Wednesday, January 29, 2014

Laywoo Magic

My eldest son's class is doing a Harry Potter theme this year. So he had the bright idea of 3D printing his own wand (which he designed in TinkerCad). Of course I saw this as a perfect opportunity pick up and try out a roll of Laywoo from Materhackers.
The final result feels a little more like paper than wood. Maybe it's because it's so light and thin like all 3D prints are, but the surface also isn't very wood-like. Still, it's more wood-like than plastic and made for a very interesting, and light weight wand. But it wasn't without it's drama.

To simplify matters, since laywoo can print at a range of temperatures, I went with the PLA settings, 185C nozzle, 60C glass with hairspray print bed. At those settings the stuff is failingly drooly, leaving a very visible seem whenever it switched parts. The picture above was my first semi-successful print. I was printing the handle and staff separately and the staff became unstuck.
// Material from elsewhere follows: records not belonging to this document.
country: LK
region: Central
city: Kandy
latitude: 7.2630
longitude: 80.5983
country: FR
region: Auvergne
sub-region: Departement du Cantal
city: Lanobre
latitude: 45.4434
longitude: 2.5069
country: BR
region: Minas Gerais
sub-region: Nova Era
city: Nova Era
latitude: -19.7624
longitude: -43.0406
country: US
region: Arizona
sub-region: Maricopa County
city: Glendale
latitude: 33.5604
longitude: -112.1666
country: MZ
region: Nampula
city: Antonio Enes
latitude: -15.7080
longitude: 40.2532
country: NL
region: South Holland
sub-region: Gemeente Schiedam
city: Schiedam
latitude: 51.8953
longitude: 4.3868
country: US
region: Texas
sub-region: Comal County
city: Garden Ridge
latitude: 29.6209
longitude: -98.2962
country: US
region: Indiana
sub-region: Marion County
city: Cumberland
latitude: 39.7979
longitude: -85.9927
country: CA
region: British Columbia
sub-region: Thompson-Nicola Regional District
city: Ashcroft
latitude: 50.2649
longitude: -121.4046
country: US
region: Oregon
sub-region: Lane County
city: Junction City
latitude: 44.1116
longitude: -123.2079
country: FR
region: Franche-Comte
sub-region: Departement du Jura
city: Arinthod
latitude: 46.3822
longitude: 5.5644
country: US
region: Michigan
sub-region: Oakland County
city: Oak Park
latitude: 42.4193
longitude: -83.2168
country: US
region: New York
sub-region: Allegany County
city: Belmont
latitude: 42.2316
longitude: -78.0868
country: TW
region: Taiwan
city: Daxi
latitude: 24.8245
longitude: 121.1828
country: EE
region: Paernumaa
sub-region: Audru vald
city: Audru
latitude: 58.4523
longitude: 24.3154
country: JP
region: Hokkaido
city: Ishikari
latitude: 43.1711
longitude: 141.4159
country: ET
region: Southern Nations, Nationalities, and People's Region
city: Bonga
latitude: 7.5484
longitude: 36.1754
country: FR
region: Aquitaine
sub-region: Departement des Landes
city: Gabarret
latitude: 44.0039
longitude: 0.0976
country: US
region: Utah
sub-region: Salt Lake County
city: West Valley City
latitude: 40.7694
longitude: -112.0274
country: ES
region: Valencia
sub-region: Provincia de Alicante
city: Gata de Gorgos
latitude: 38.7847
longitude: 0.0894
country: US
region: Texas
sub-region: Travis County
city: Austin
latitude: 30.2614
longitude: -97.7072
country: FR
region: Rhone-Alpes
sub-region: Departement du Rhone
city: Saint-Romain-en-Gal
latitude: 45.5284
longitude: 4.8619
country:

So I stopped the print when the handle finished and then printed the staff separately. This time without the second part there was still a seam, similar to what prompted me to develop the sacrificial tower technique. Plus, printing something so tall and thin cooked the filament a little more because of the hot nozzle proximity causing the staff to be darker than the handle, and even darker at the tip where it got even more messed up. So it seems the choices are sacrificial tower with drools or no sacrificial tower with burned filament. And I may need to revisit to HPB temp, but the probably may have simply been too small a surface area to remain well stuck.

But the biggest problem came from how it comes in a loose coil. I tried putting it on a spool, but the stuff is so stiff, much like printing with a thin twig, that it can't be wrapped tightly on the spool so there's almost no gain from putting in on the spool. In fact the print I did on the spool, because it was so loose, got tangled and broke my 1 coil into 2 smaller coils. In the end my solution was to put the coil in an empty ice cream bucket and monitor the feed closely, pausing to fix any knots that inevitably formed. Every time a knot formed my attempts to fix it broke the filament where it entered the printer and I ended up unknotting the now loose spool, waiting for the print to use up to the broken end, and then feeding in the new rest of the coil. This happened at least twice in the successful print of the staff and both times it was a royal pain.

On top of that I had a problem that I've had with PLA, where if it cools in the nozzle, like if I don't keep the printer printing all day long, it clogs pretty hard and I need to go through a unloading and reloading process. I don't know if this is common for everyone, but it's one of the reasons I don't use much PLA. Coupled with this stuffs fragility, it's hardly worth the novelty. I may offer custom wand printing services on my Etsy store to use up what I've got, but unless I find a better system before I run out of it, when I'm done with this coil I probably won't be getting another. This initial experience is not very encouraging.